Fast falling oil prices on the international market has become a matter of concern for oil producing companies who have suffered loss of revenue of record proportions. Ghana, Nigerian and Venezuela are some of the biggest victims.

To make matters worse, another major global forecast has suggested that oil prices will fall further lower to as low as $20 a barrel. This is the extreme low "cost price" predicted since the autumn by Goldman Sachs for early next year.

Iran reckons it  could increase its output by around one million barrels a day. The oil would enter a global market that is already oversupplied by up to two million barrels a day. The IMF says this will bring renewed downward pressure on the beleaguered oil industry that will cause prices to fall from their current levels by between $5 and $15 a barrel, The Guardian reports.

Given prices are currently in the mid-$30s per barrel, this implies a fall back to the early 2000s level of around or below $30, or as low as $20. At this price it's likely there will be a sharp decrease in investment and production that should see a sustained – and perhaps rapid – recovery.

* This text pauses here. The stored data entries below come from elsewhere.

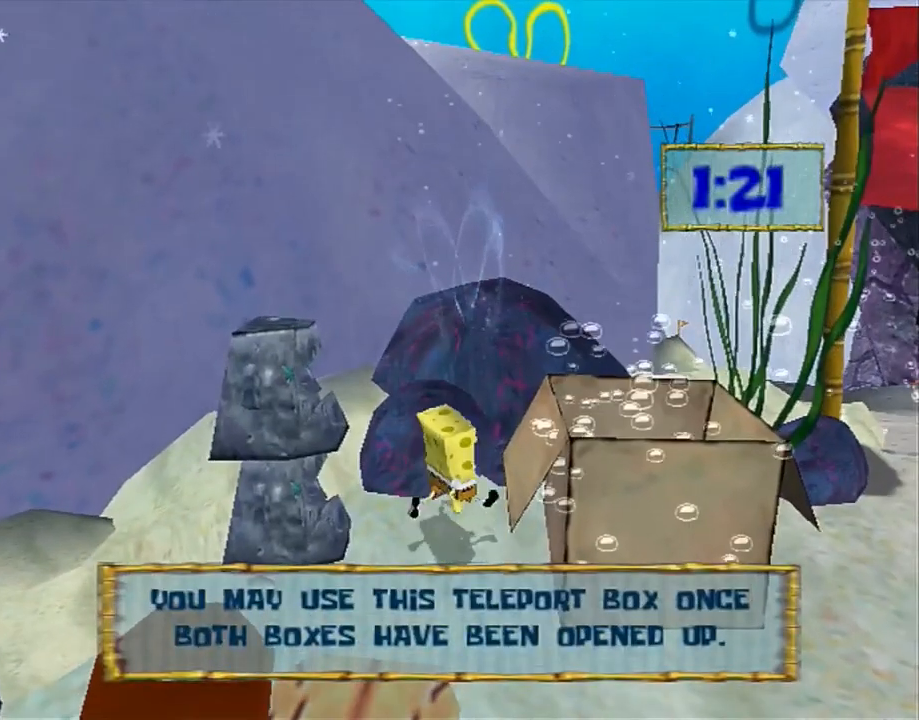
{"buttons": [], "left_stick": "center", "right_stick": "center", "events": [[417, "DPAD_RIGHT", "up"]]}
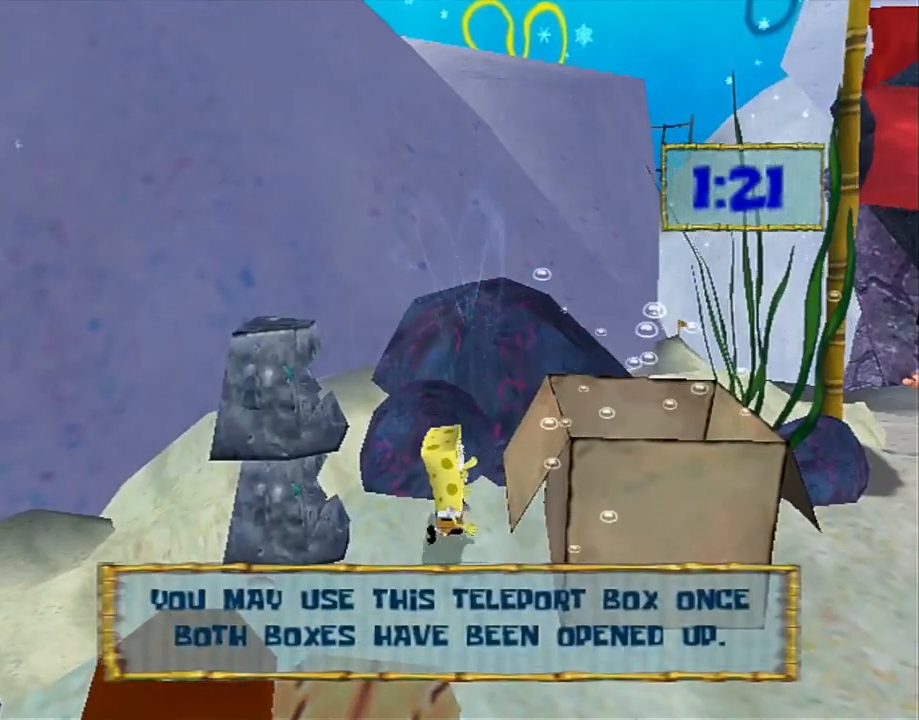
{"buttons": [], "left_stick": "center", "right_stick": "center", "events": [[100, "A", "down"], [117, "X", "down"], [150, "A", "up"], [200, "X", "up"], [250, "left_stick", "up-right"], [467, "left_stick", "center"]]}
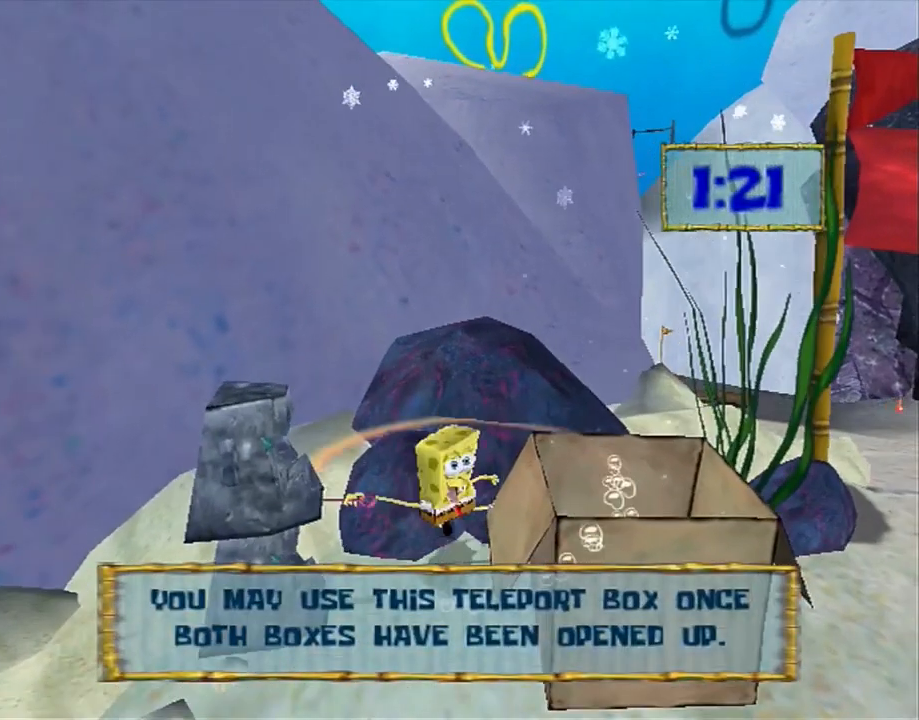
{"buttons": ["B", "L1"], "left_stick": "center", "right_stick": "center", "events": [[417, "B", "down"], [417, "L1", "down"]]}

The news comes after oil hit another 11-year low for the second consecutive trading session yesterday. International benchmark Brent crude fell to just a few cents above $36 a barrel, but Reuters says the rolling over of monthly futures contracts has prompted a modest recovery to around $36.60 a barrel this morning.

US benchmark West Texas Intermediate is now trading only marginally lower than Brent since the recent budget deal in the US lifted an export ban, with the price around $36 a barrel this morning.

As for the consequences of falling oil prices, the International Monetary Fund says it reckons the slump would mean a 0.3 per cent boost to the global economy next year. This would be the net effect of higher consumer spending as a result of fuel and energy bills falling, minus the drag of job losses and reduced investment.